Does this ses $0\rightarrow \mathbb{Z}/p\mathbb{Z}\rightarrow \mathbb{R}/p\mathbb{Z}\rightarrow \mathbb{R}/\mathbb{Z}\rightarrow 0$ split?

Question

Does the following short exact sequence of $\mathbb{Z}$-modules split ?

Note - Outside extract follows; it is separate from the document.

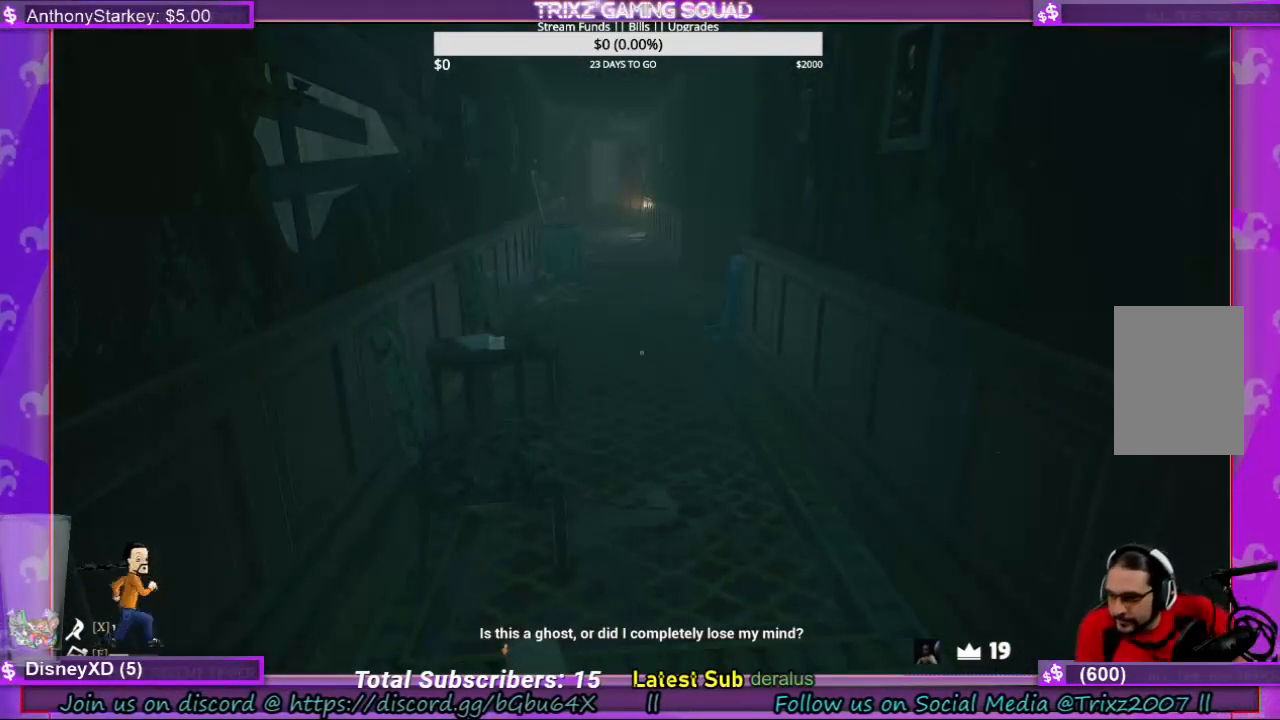
{"keys": [], "mouse": [], "events": []}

$$0\rightarrow \mathbb{Z}/p\mathbb{Z}\rightarrow \mathbb{R}/p\mathbb{Z}\rightarrow \mathbb{R}/\mathbb{Z}\rightarrow 0,$$

where all maps are the natural maps.

Answer 1

No, this sequence does not split. Indeed, a splitting would give rise to a morphism $\mathbb{R}/p\mathbb{Z} \to \mathbb{Z}/p\mathbb{Z}$ which when post-composed with the map $\mathbb{Z}/p\mathbb{Z} \to \mathbb{R}/p\mathbb{Z}$ gives the identity on $\mathbb{Z}/p\mathbb{Z}$. But $\mathbb{R}$ is a divisible abelian group, and therefore so is any quotient, e.g. $\mathbb{R}/p\mathbb{Z}$. Hence, any group homomorphism $\mathbb{R}/p\mathbb{Z} \to \mathbb{Z}/p\mathbb{Z}$ is the zero map. (Precompose with multiplication by $p$ on $\mathbb{R}/p\mathbb{Z}$, which is surjective.)

Answer 2

If the s.e.s. split, there would be a homomorphism: $$\theta\colon \mathbb{R}/\mathbb{Z}\to \mathbb{R}/p\mathbb{Z},$$ taking $\frac1p\in \mathbb{R}/\mathbb{Z}$ to a preimage $\alpha=\theta\left(\frac1p\right)\in\mathbb{R}/p\mathbb{Z}$. Then $\alpha$ would have the form $\frac1p+k$ for some integer $k$.

In particular $p\alpha=1+kp\neq 0$ in $\mathbb{R}/p\mathbb{Z}$. However: $$p\alpha=p\theta\left(\frac1p\right)=\theta(1)=\theta(0)=0,$$ yielding a contradiction. Therefore the s.e.s. does not split.